BA (25.09.09)
Dès notre arrivée, on se sent un peu comme chez nous, c'est-à dire que le gens sont plus ou moins typés comme des européens (comme cela on passe incognito puisque on nous demande même le chemin.. ) mais le flot continu de personnes et de véhicules, le bruit permanent, nous montre bien que nous sommes en ville, on dirait un peu New-York en sortant de l’aéroport.
(p.s : bon il faut quand meme signaler que Laurent n est jamais allé a NY…)
Notre premier hostel, recommandé pour routard sans enfant, ressemble à un squat original ! Le type qui tient cet « casa » est un artiste dans un genre bien alternatif. Même si l’hygiène est passable, que l’atmosphère est sympa., nous décidons de rester car en ce début de week end, ce n’est pas facile de trouver une chambre !( nous n’avons bien sur pas réserver ..)
Après une soirée bien arrosée pour Laurent, nous avons entamés notre visite par le quartier de San Telmo, bâtisses coloniales, quartier d’artistes qui ressemble à une brocante géante avec quelques posters de grands classiques du cinéma, traduits en espagnol et une quantité de vinyles incroyables. On ne sait pas trop où tourner son regard, faute de s’arrêter une énième fois devant un stand ou dans une boutique. Puis, cette petite place avec quelques vendeurs, quelques restos et au milieu un couple de danseurs de Tango. Corps enlacés, robe échancrée, chaussures qui glissent à merveille sur le sol, regards, costume, mouvements forts et précis….. tout y est, le tango c’est hyper sensuel …on va s’y mettre un jour !
Bon vous l’aurez compris, tout allait bien.
Puis nous sommes partis à la rencontre d’une personne rencontrée sur le net ( grâce au couchsurfing.com).

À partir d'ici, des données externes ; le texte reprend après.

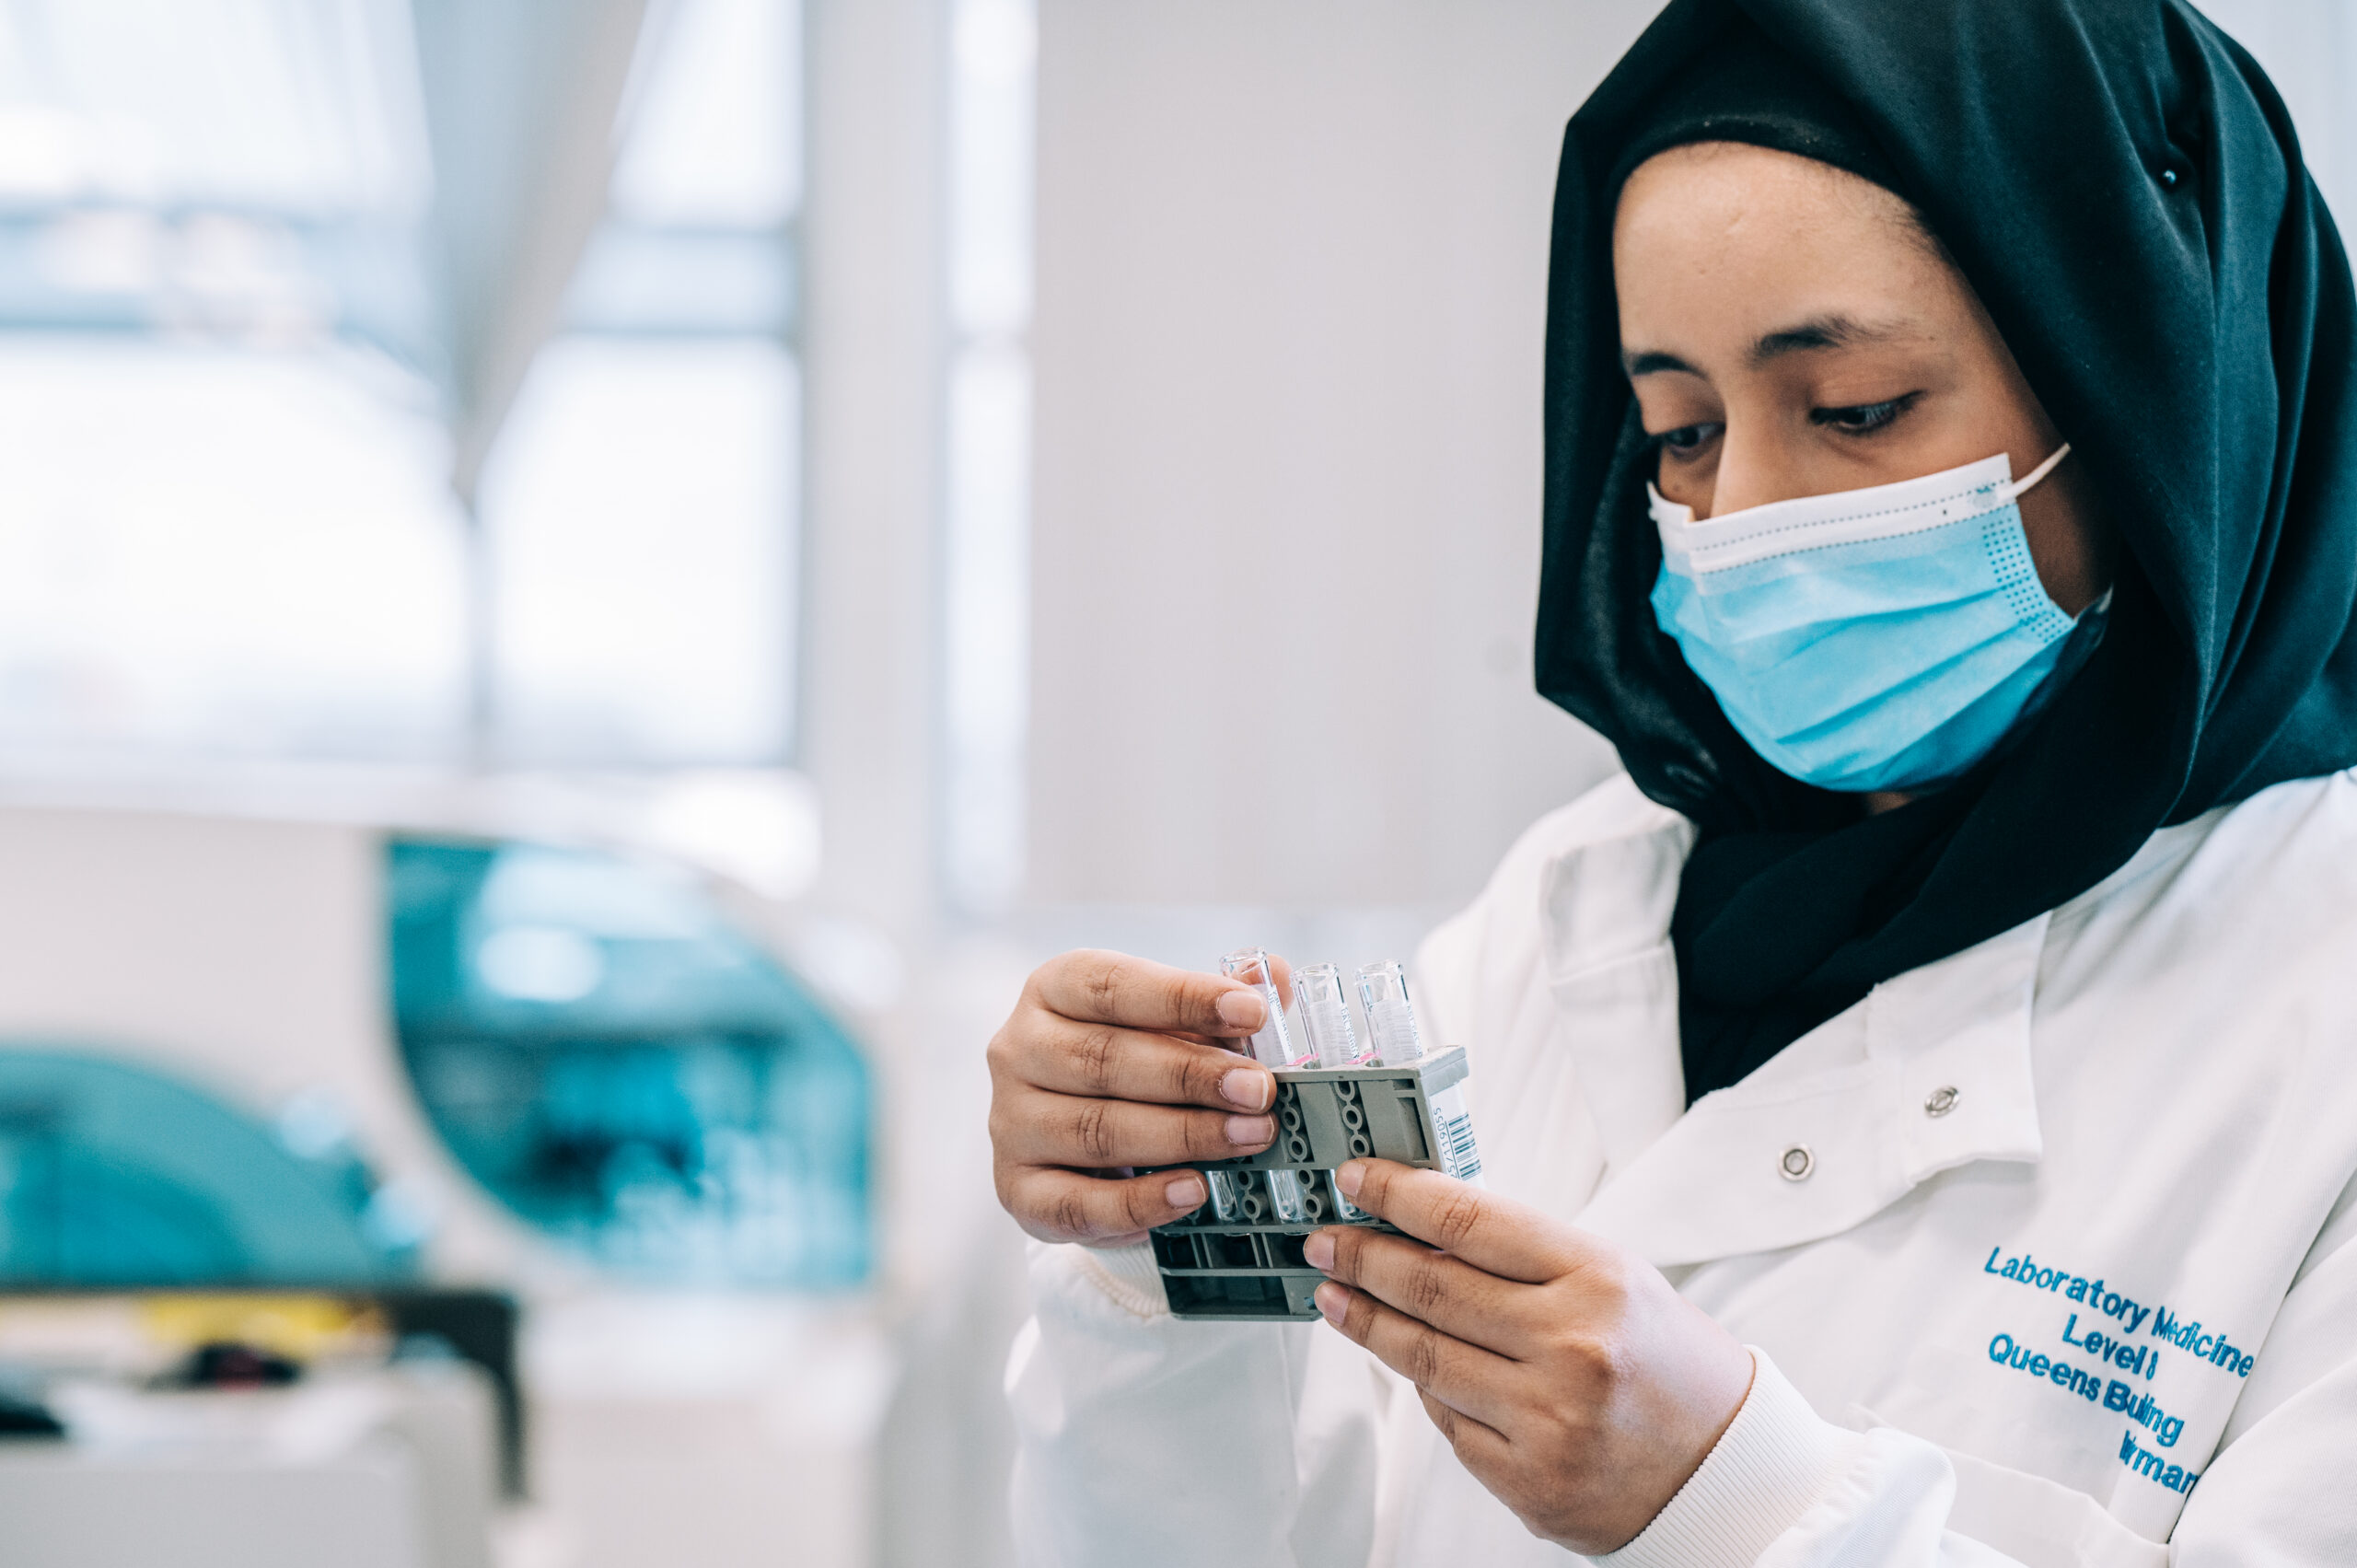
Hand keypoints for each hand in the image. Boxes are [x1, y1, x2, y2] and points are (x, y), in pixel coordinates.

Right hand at [988, 949, 1286, 1246]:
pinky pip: (1078, 1203)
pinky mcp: (1017, 1189)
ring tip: (1248, 1137)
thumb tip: (1269, 977)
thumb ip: (1219, 1002)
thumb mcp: (1173, 1023)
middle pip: (1105, 1059)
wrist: (1083, 1148)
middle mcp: (1018, 1050)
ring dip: (1182, 1136)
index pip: (1114, 986)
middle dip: (1192, 1075)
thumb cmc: (1134, 1066)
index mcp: (1053, 989)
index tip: (1251, 1012)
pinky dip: (1139, 1203)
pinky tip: (1193, 1191)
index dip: (1184, 997)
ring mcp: (1011, 1122)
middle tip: (1259, 1091)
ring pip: (1097, 1130)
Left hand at [1304, 1160, 1753, 1554]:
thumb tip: (1424, 1228)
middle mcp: (1572, 1348)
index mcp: (1598, 1280)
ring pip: (1424, 1359)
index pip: (1470, 1222)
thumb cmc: (1669, 1363)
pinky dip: (1424, 1388)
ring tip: (1334, 1294)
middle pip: (1431, 1290)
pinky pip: (1448, 1424)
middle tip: (1325, 1240)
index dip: (1400, 1195)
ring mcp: (1548, 1420)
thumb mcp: (1615, 1280)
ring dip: (1367, 1321)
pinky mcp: (1529, 1480)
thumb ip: (1526, 1257)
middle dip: (1363, 1257)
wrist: (1727, 1467)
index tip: (1358, 1180)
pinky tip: (1403, 1361)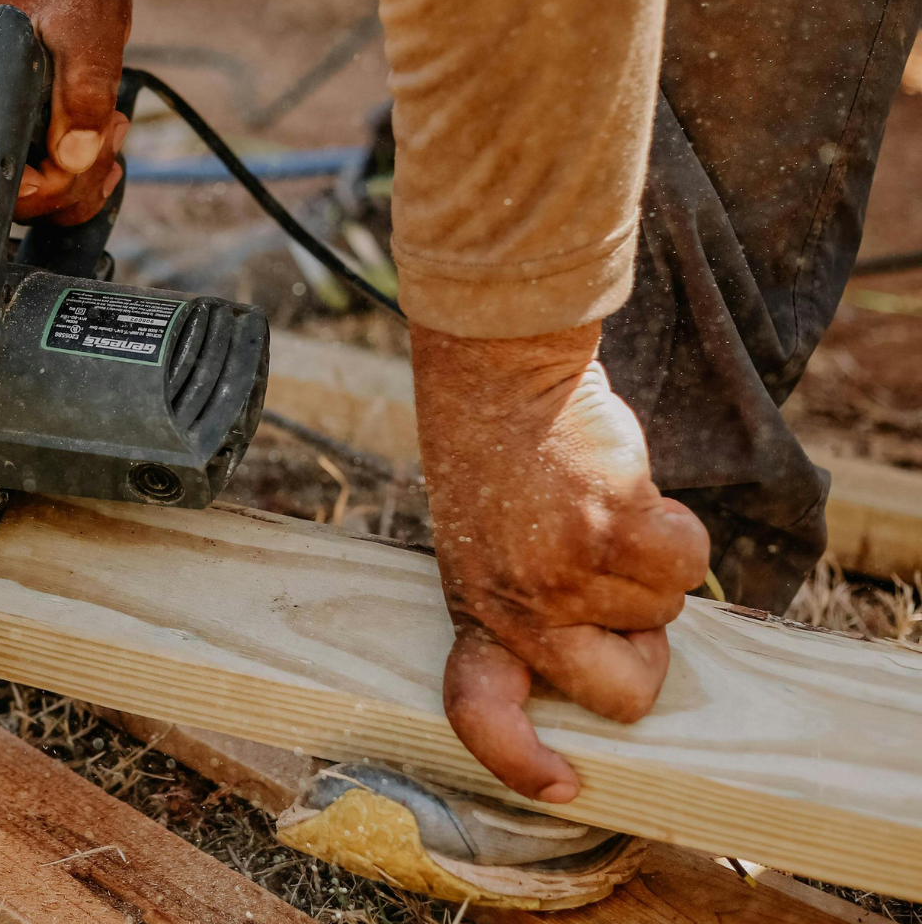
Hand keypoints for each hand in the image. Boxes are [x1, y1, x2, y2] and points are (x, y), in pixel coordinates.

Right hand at [0, 0, 131, 225]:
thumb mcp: (90, 12)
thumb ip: (87, 80)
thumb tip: (74, 157)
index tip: (49, 170)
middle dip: (49, 184)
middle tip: (104, 135)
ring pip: (2, 191)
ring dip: (69, 182)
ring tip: (109, 128)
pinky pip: (20, 182)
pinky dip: (68, 181)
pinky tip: (99, 148)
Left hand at [412, 321, 708, 802]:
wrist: (499, 381)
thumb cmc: (503, 465)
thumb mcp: (492, 550)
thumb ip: (535, 607)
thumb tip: (620, 656)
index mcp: (477, 612)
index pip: (478, 709)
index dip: (518, 759)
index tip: (562, 785)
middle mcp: (517, 606)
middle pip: (620, 692)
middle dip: (643, 653)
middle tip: (617, 589)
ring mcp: (565, 574)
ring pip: (666, 611)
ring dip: (651, 563)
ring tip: (601, 511)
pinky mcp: (613, 531)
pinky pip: (688, 560)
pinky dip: (677, 526)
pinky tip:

Cette personne habitait au centre selon notre carte de la ville, téléphone, prise de rendez-vous et départ à pied avec nos gros sacs, et une Léa qui dormait dans son pouce pouce, après 20 min. de marche nous devions plus être loin. Laurent prend quand même un taxi avec tous les bagages et Mary devait me rejoindre afin que Léa puisse faire une sieste. Et bien qu’elle ne fut pas notre surprise en voyant le taxi s’éloigner au loin et dans une direction tout opposée. C’est à ce moment que j’aurais pu perdre Mary et Léa, les laissant sans argent et sans papiers. Finalement, je demande au taxi de faire demi-tour, afin de prendre nos deux passagères pour s’en aller bien loin dans la ville de Buenos Aires…Nous rencontrons cette femme avec enfants bien sympathiques, notre espagnol se durcit,…, nous comprenons alors que notre couch serait un sol, sans couch (traduction en francais de canapé), nuit blanche donc pour nous (sauf Léa qui avait son couch… heureusement) Une sacré expérience nocturne !
Difficulté à trouvé un autre hôtel le lendemain matin, en écumant tout l’annuaire, et trajet en bus d’une demi-heure mouillés, fatigués, sans avoir mangés…..bref la vraie expérience de routard qu’on souhaite éviter pour nous et surtout pour notre Léa. Ca ressemblait à un
Cauchemar. Pourtant BA est une grande ville..nous gardions notre attitude positive et dérerminée à trouver un logement. nous avons atterris à nouveau dans le quartier de San Telmo. Mary a eu l’intuition qu’un hostel aurait de la place et effectivement, après une longue insistance sur la sonnette de la porte, un gentil monsieur et venu m’ouvrir, il a prononcé la formule magique de chambre libre, à prix abordable, ainsi nous étions sauvés.
Après avoir repris des forces autour d’un bon Lomo(steak argentin) et un bon malbec, nous sommes rapidement sentis à l’aise dans cette ville. Les « collectivos », bus locaux, n’ont plus de secrets pour nous. Ainsi pour se rendre au Caminito , il faut prendre le 24 et pour la visite du cimetière où repose Evita, c’est le 17….facile ! Pour nous évader un peu de cette civilisation aux odeurs de carozen, une visite vers le Tigre s’imposait, quel contraste à une heure de la ville.
Pour être original et faire un tourisme sortant des sentiers battus, nous avons également testé les services médicaux de la clinique Alleman. (Léa nous a fait une petite infection urinaire)
Les quelques jours passés à Buenos Aires ont été mouvementés, très riches, forts en images et en intensité.